START Extracted information

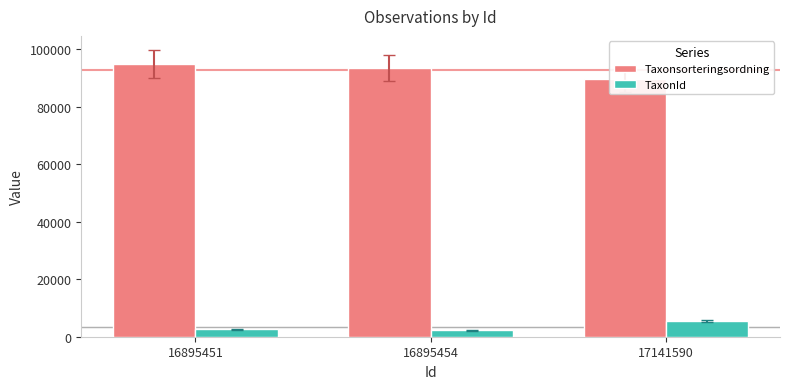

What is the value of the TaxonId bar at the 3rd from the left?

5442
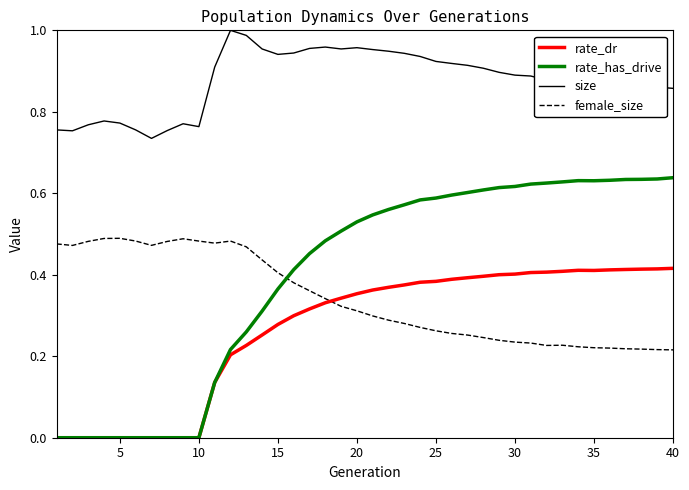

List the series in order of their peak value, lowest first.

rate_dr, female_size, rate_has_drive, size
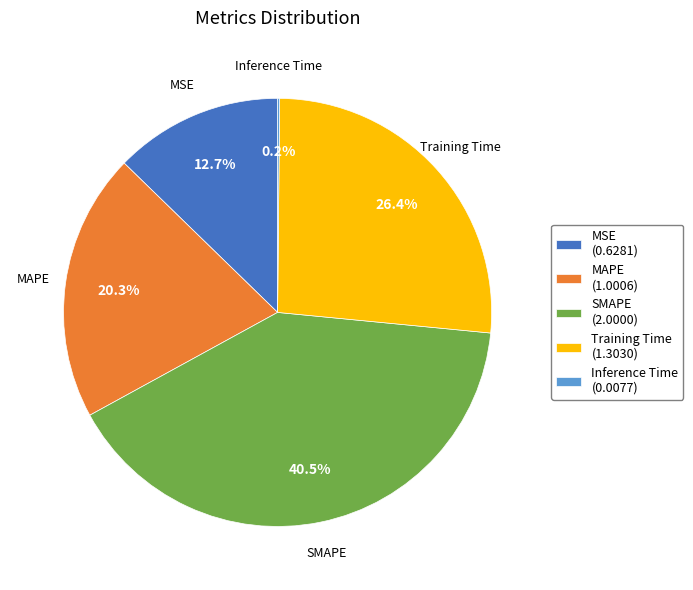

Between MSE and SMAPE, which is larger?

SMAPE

END Extracted information

- [What this task involves]
Reproduce every line of the records above verbatim, omitting the pictures from your output.

- [Response to this exercise]
What is the value of the TaxonId bar at the 3rd from the left?

5442

List the series in order of their peak value, lowest first.

rate_dr, female_size, rate_has_drive, size

Between MSE and SMAPE, which is larger?

SMAPE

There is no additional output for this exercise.